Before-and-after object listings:
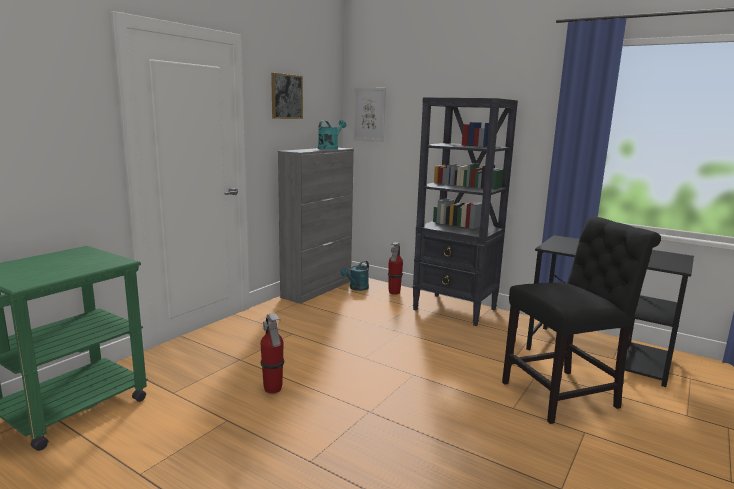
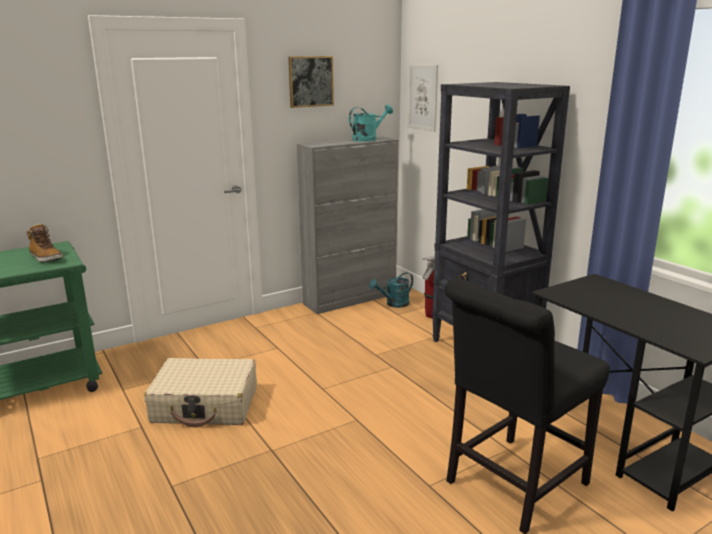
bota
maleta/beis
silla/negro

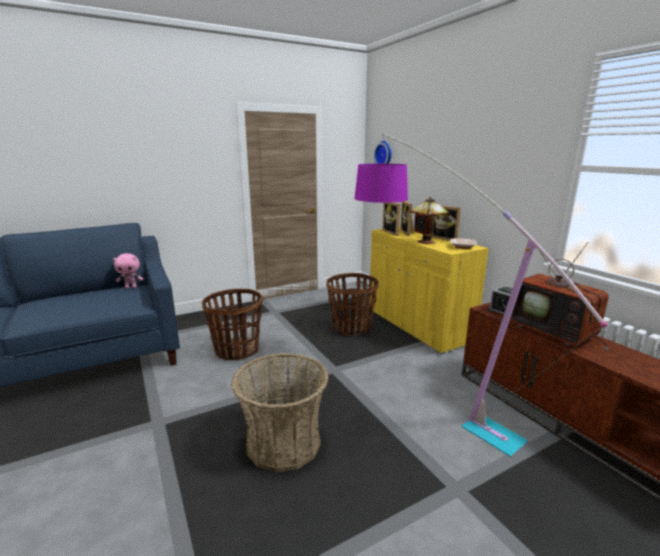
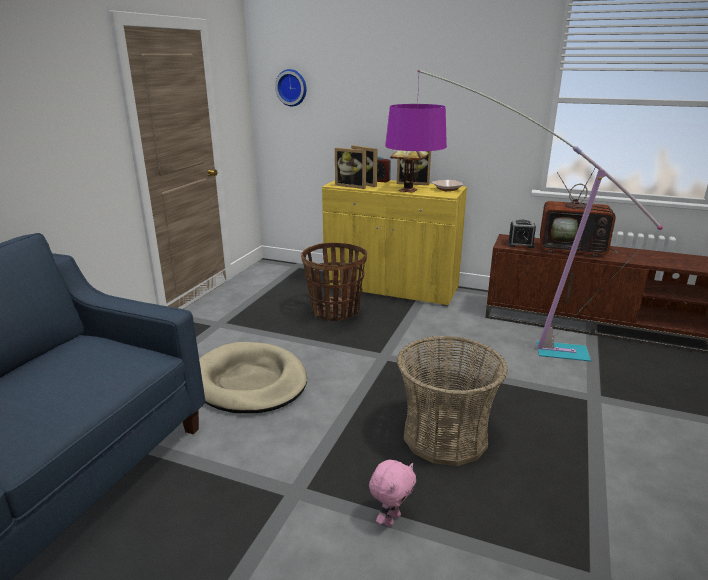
cama para perro/beis
peluche/rosa

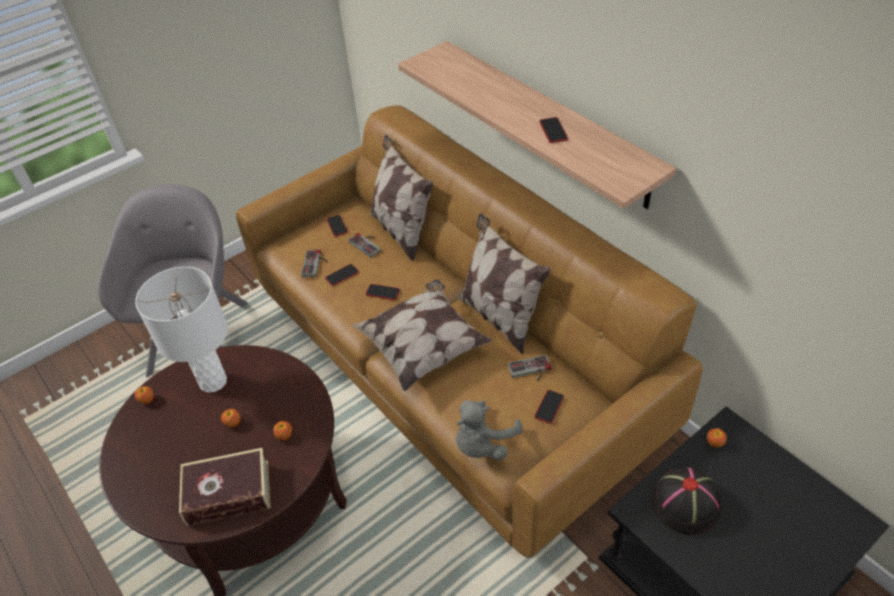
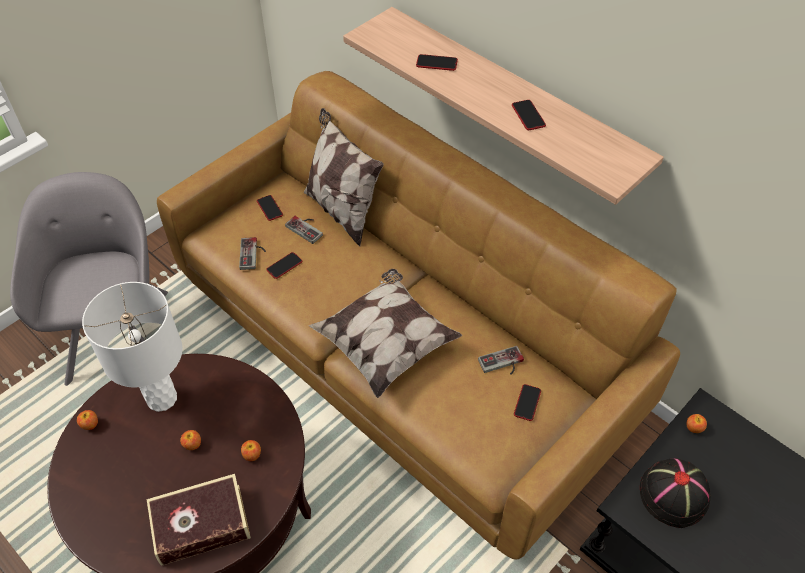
móvil (3rd from left)
peluche/gris
cojín (3rd from left in the first image)

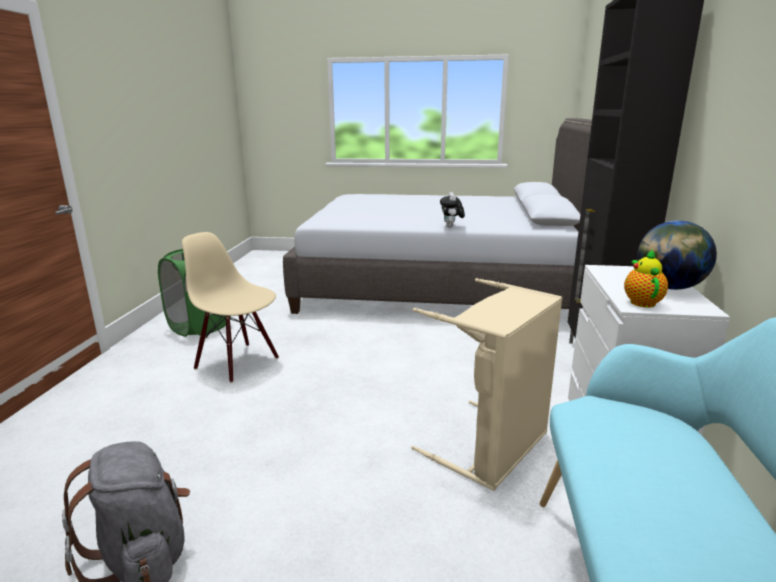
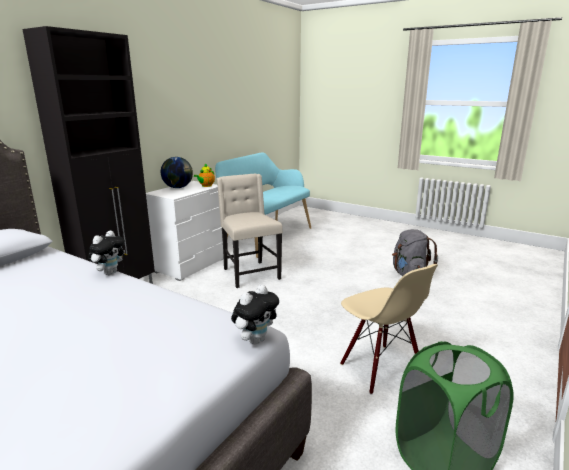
silla/beis (1st from left)
peluche (2nd from left)

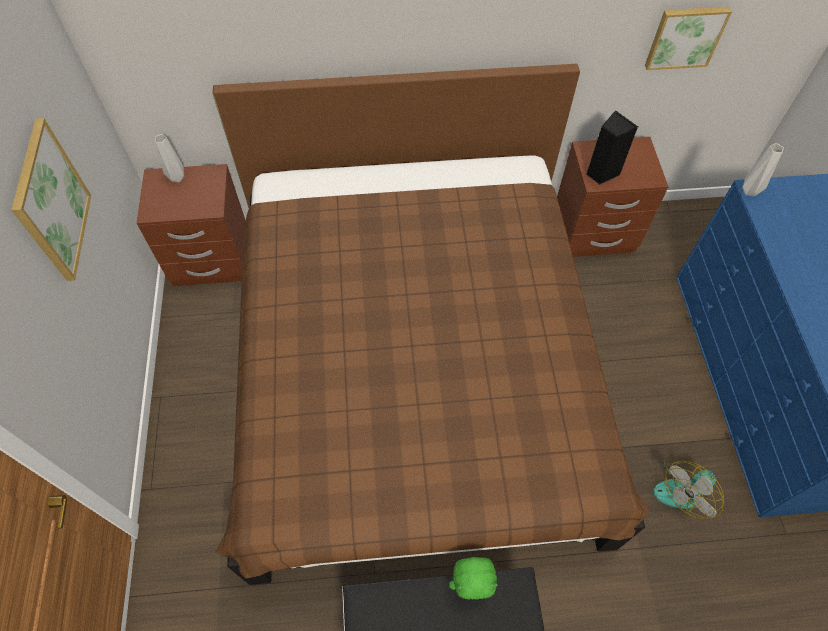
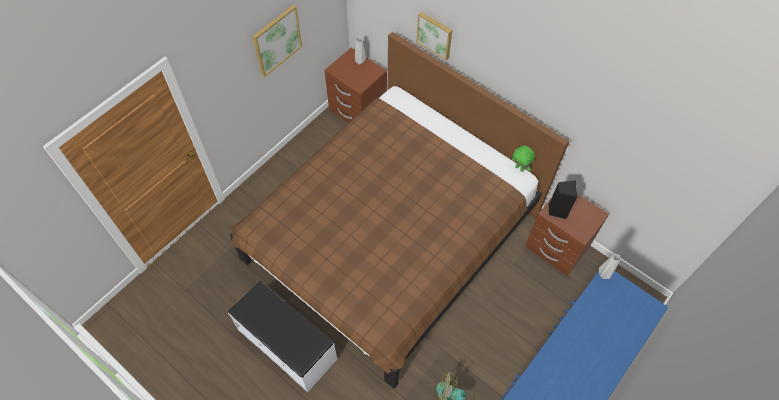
cuadro (2nd from left)
peluche/verde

▸ **TO DO**
Please say only the number of lines in the data that hold "peluche".

▸ **EXPECTED OUTPUT**
4